Though Q3 tends to be tepid for all IT companies, owing to seasonal trends, TCS Chief Financial Officer Rajesh Gopinathan has indicated that this time round there is heightened weakness in sentiments.
In a conference call with analysts, Gopinathan said: “Let’s say that we were bit more optimistic at the start of the year than what we are today. Compared to where we were last year, the mood is definitely different.” He did not give more details as TCS, which is the country’s biggest IT services provider and largest company by market capitalisation, does not provide guidance.Slowing projects
Sanchit Vir Gogia, founder CEO at advisory firm Greyhound Research, believes that the US general elections, which were conducted in November, resulted in many companies going slow on projects. “As a result of elections, the banking industry in the US has been affected. This, coupled with the impact of holidays and furloughs, has resulted in lower billing for IT companies,” Gogia added.

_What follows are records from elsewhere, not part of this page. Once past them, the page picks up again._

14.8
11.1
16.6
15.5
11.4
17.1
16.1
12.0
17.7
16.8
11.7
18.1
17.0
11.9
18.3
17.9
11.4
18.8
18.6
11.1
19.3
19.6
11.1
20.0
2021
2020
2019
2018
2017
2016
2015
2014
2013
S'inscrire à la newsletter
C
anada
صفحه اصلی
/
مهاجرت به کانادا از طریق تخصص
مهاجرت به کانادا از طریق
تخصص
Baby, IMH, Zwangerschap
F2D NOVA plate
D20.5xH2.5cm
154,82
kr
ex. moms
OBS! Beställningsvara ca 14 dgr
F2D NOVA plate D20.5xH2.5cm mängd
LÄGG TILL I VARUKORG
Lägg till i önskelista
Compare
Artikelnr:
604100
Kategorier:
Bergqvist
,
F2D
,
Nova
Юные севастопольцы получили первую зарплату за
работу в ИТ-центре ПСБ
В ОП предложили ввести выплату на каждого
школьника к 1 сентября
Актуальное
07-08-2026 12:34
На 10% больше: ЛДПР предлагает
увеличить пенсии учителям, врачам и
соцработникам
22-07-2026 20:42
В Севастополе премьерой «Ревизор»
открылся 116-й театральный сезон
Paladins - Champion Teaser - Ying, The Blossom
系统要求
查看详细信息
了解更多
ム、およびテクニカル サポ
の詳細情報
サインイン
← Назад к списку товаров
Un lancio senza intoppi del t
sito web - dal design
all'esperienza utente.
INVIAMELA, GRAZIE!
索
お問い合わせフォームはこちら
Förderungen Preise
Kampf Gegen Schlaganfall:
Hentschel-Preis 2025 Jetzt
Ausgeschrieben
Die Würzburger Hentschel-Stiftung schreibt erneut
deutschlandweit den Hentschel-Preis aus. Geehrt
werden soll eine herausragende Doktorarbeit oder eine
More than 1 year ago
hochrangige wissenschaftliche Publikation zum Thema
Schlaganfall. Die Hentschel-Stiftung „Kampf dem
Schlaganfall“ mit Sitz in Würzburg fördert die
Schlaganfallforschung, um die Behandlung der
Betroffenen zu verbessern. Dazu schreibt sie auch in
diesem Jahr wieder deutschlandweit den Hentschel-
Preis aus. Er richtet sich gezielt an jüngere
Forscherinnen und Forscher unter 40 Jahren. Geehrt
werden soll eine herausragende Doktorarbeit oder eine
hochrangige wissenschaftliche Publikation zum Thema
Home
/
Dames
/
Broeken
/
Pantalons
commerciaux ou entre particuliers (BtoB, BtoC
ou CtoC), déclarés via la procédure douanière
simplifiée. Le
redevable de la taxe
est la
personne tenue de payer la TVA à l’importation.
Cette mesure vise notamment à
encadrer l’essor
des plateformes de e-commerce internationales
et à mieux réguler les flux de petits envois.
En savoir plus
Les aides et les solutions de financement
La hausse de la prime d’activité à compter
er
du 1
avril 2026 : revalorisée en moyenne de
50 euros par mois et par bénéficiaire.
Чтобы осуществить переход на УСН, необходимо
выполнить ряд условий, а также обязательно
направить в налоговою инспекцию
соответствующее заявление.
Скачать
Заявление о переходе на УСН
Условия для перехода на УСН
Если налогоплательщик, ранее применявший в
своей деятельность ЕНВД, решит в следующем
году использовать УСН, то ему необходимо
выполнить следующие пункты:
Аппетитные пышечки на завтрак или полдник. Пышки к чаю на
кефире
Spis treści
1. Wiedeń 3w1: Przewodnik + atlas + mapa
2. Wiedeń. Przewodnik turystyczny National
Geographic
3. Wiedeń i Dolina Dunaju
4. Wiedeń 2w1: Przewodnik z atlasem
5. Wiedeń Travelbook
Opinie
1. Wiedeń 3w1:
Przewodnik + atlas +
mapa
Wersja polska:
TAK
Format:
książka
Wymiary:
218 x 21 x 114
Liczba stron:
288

In addition, Q3 has fewer working days and broad-based furloughs across industries in the US and Europe, key markets for India’s $100 billion-plus outsourcing sector. A furlough is temporary leave given to some employees due to special needs of a company. “We expect the impact of furloughs to be felt in retail, manufacturing and hi-tech verticals. We will get more clarity on the exact impact in the next few weeks,” Gopinathan said, in his customary quarterly briefing with analysts.
The company’s numbers may also be hurt by unfavourable cross currency movements. However, the company is not seeing any cancellations or deferments of IT projects. TCS’ play in the insurance space and financial products domain (TCS BaNCS) continues to be under pressure.
Though Gopinathan did not provide specifics, industry watchers say that there is uncertainty over TCS’ $2.2-billion contract with UK-based Friends Life Group. Aviva, the UK’s second-largest insurer, recently said it is buying out Friends Life in a $8.8-billion deal. TCS’ UK-based subsidiary Diligenta was given the administration responsibility for 3.2 million policies of Friends in 2012.
“We expect UK to be weak (this quarter), impacted both by seasonal factors and insurance (slowdown). There is ongoing weakness in Diligenta,” said Gopinathan.
On the positive side, smaller verticals such as telecom, energy and utilities are expected to grow faster than the company rate. Ahead of the analyst briefing on Friday, TCS shares fell 1.48 per cent to close at ₹2,455.7 on the BSE.